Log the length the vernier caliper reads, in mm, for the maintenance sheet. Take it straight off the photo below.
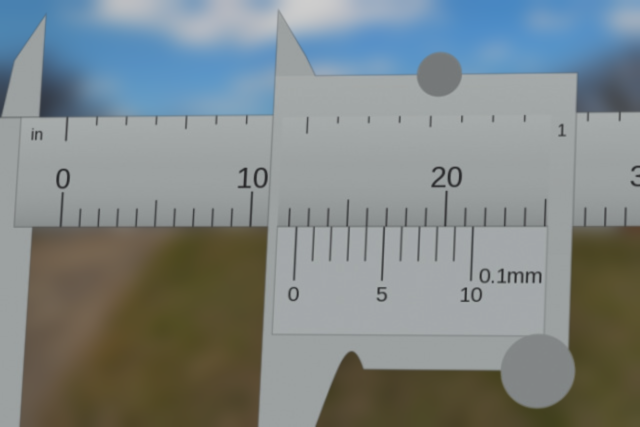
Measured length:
:::::
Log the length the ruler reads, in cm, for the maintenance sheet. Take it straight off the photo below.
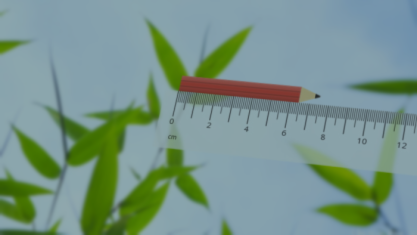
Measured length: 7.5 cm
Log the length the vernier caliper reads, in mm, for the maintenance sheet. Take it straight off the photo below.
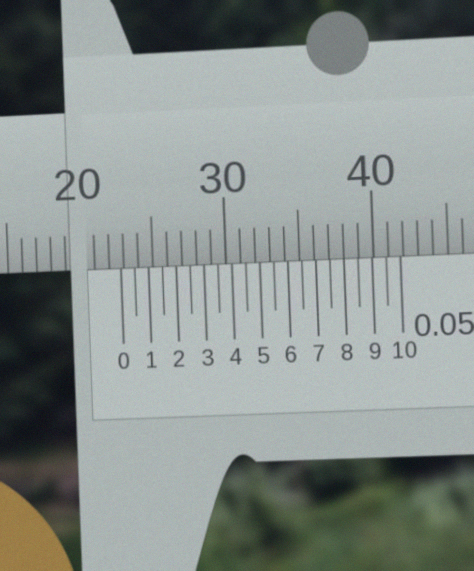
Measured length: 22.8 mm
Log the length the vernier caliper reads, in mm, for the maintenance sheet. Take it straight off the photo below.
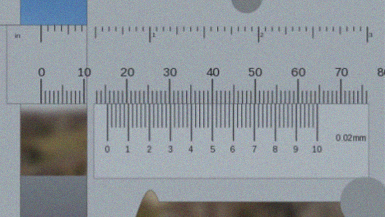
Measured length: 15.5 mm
:::::
YOUR OBJECTIVE
Locate every line in the records above that contains the word "Measured", and copy each of those lines in the order it appears.

TASK OUTPUT
Measured length:
Measured length: 7.5 cm
Measured length: 22.8 mm
Measured length: 15.5 mm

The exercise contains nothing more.